┌──

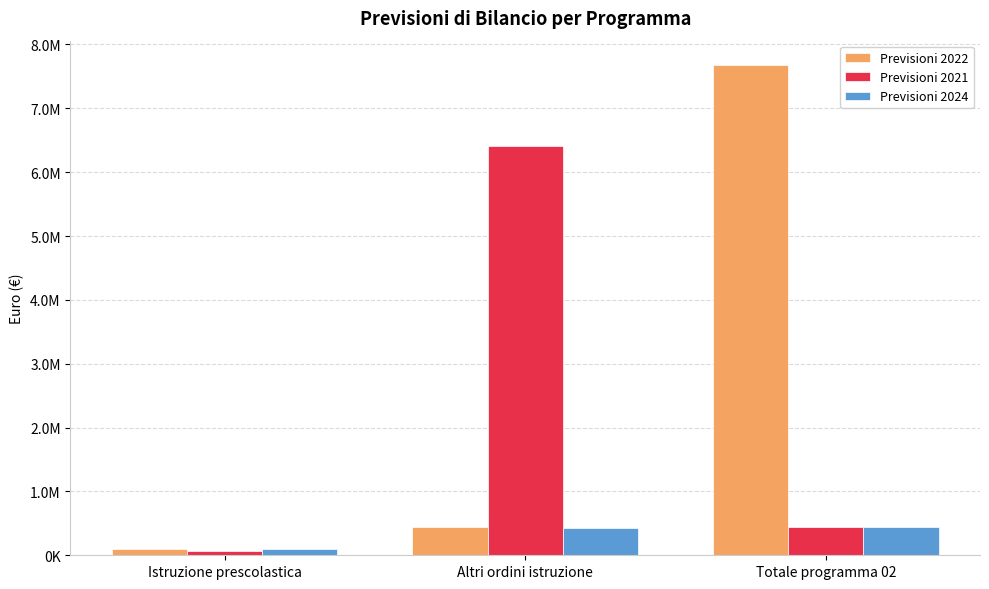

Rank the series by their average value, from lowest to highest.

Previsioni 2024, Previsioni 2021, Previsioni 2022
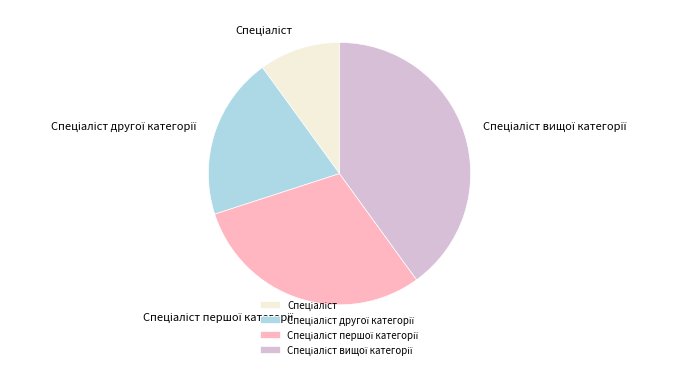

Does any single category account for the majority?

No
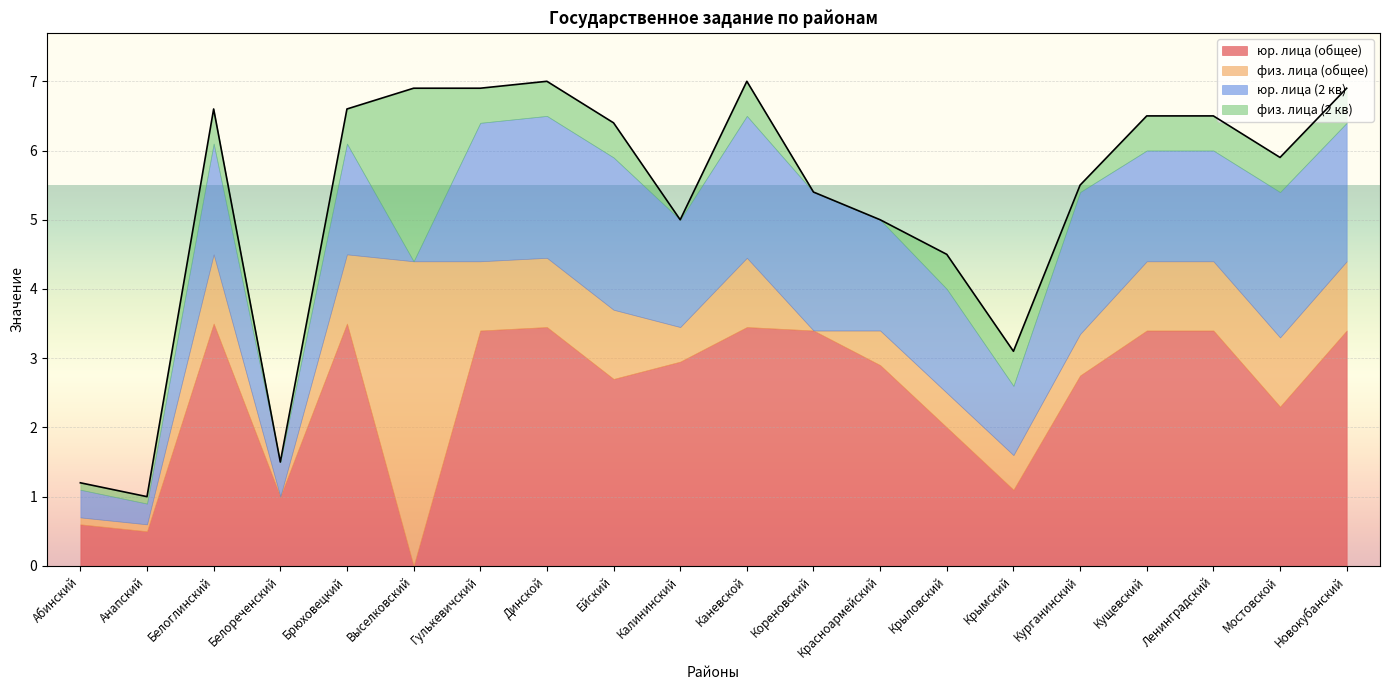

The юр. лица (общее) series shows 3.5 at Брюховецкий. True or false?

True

└──
┌──

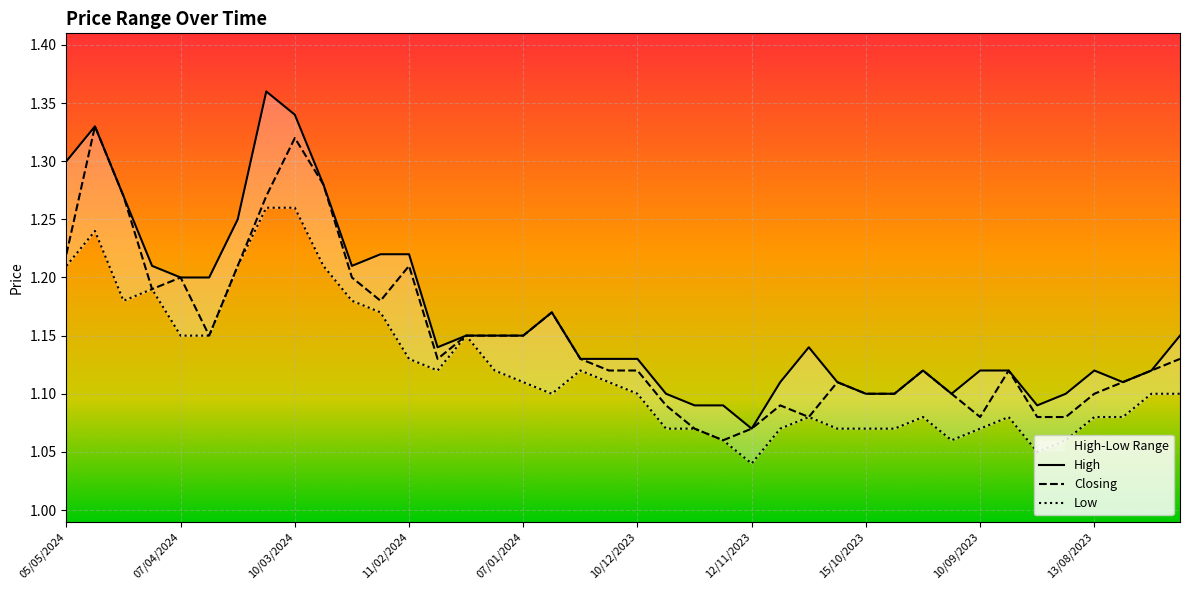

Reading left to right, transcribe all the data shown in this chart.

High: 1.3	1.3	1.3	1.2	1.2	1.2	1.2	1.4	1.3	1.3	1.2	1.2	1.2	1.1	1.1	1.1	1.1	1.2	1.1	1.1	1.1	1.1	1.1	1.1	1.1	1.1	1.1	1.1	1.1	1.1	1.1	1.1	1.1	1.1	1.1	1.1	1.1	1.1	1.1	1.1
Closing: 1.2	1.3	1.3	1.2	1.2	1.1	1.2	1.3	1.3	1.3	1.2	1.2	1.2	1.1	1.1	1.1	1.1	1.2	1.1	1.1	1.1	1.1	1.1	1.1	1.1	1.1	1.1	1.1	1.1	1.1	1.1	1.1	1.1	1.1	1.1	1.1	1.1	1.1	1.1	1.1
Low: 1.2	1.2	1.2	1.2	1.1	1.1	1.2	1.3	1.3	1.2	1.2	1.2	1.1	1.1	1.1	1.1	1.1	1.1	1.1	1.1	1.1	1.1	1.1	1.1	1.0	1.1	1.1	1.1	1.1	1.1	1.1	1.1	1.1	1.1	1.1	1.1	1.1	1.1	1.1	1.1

└──
┌──

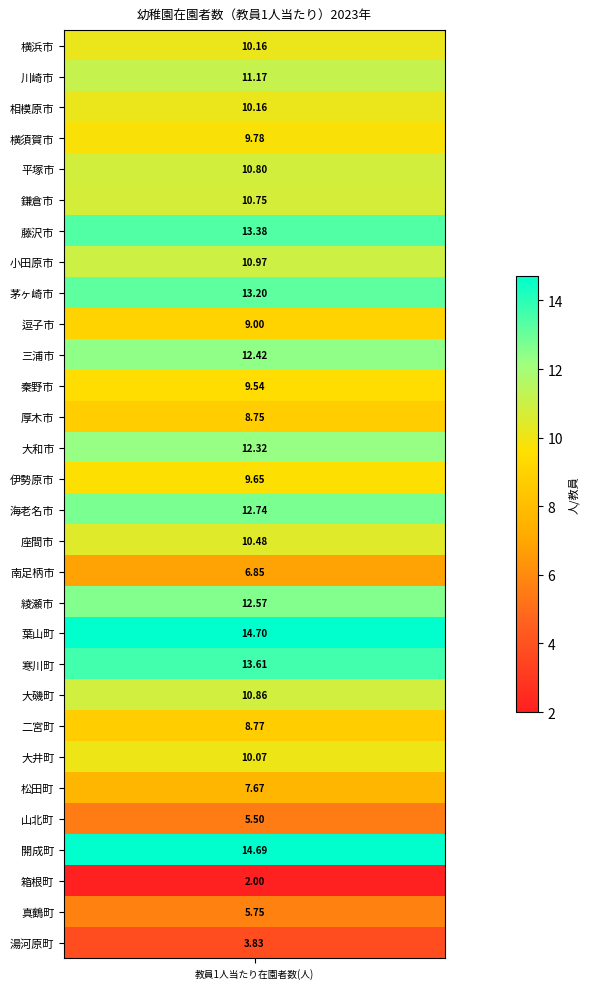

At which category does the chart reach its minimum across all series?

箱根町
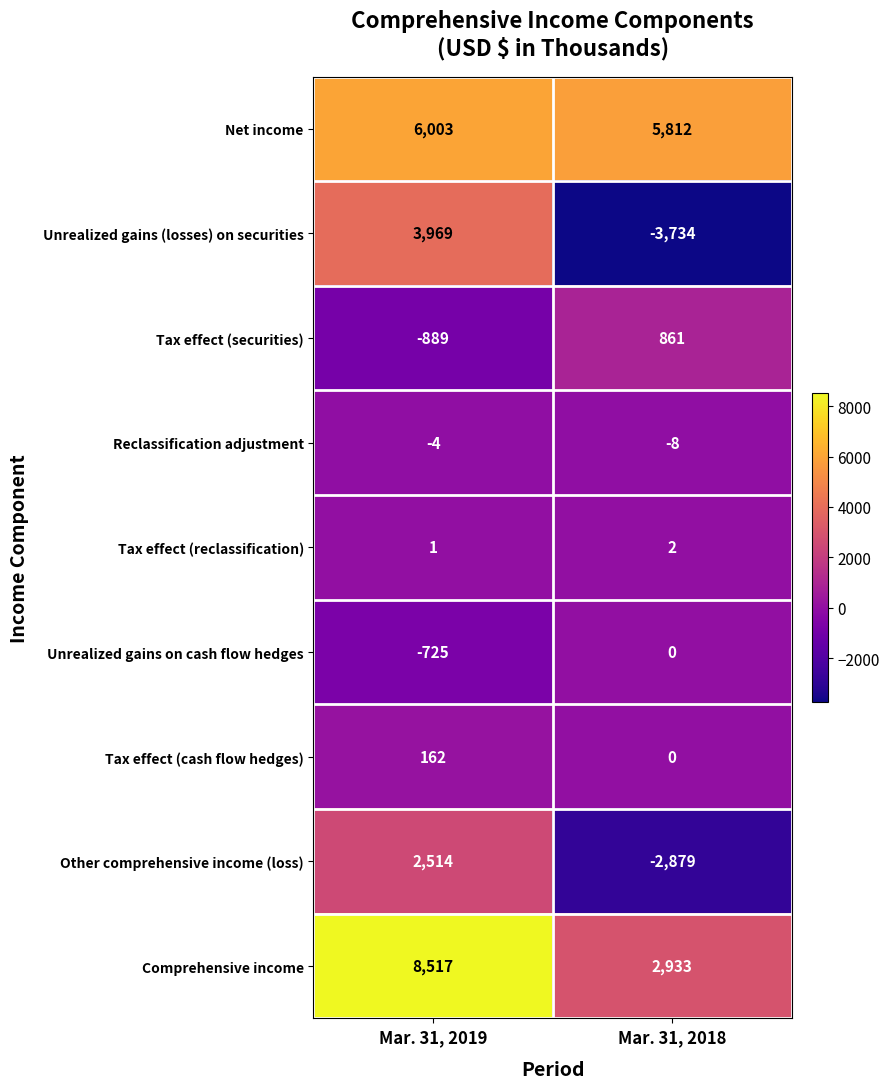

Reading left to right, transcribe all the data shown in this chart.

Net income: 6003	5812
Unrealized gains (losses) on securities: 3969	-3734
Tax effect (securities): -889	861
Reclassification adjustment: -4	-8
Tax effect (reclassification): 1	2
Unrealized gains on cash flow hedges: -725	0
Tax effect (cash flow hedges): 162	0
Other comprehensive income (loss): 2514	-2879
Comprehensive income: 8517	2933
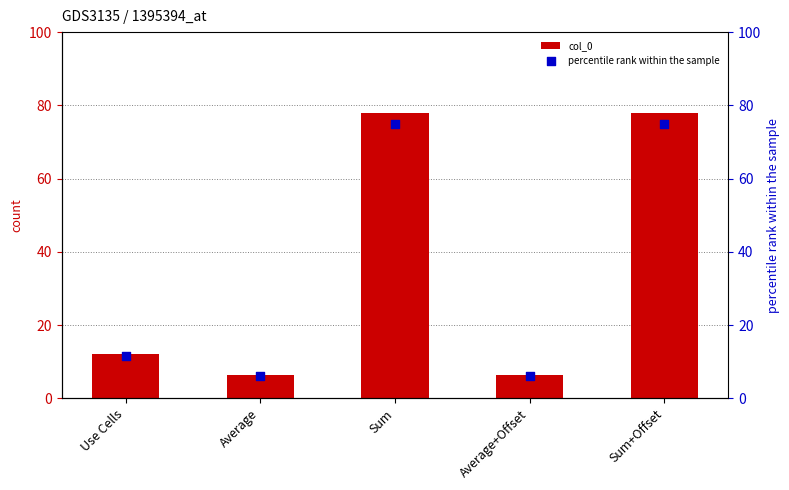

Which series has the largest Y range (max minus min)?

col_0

└──

Your instructions: Convert the records from the line containing "Rank the series" through the line containing "The юр. лица", both lines included, into a JSON list of strings with one string per line. Skip blank lines and omit the pictures.

Exercise result:
[
  "Rank the series by their average value, from lowest to highest.",
  "Previsioni 2024, Previsioni 2021, Previsioni 2022",
  "Does any single category account for the majority?",
  "No",
  "The юр. лица (общее) series shows 3.5 at Брюховецкий. True or false?"
]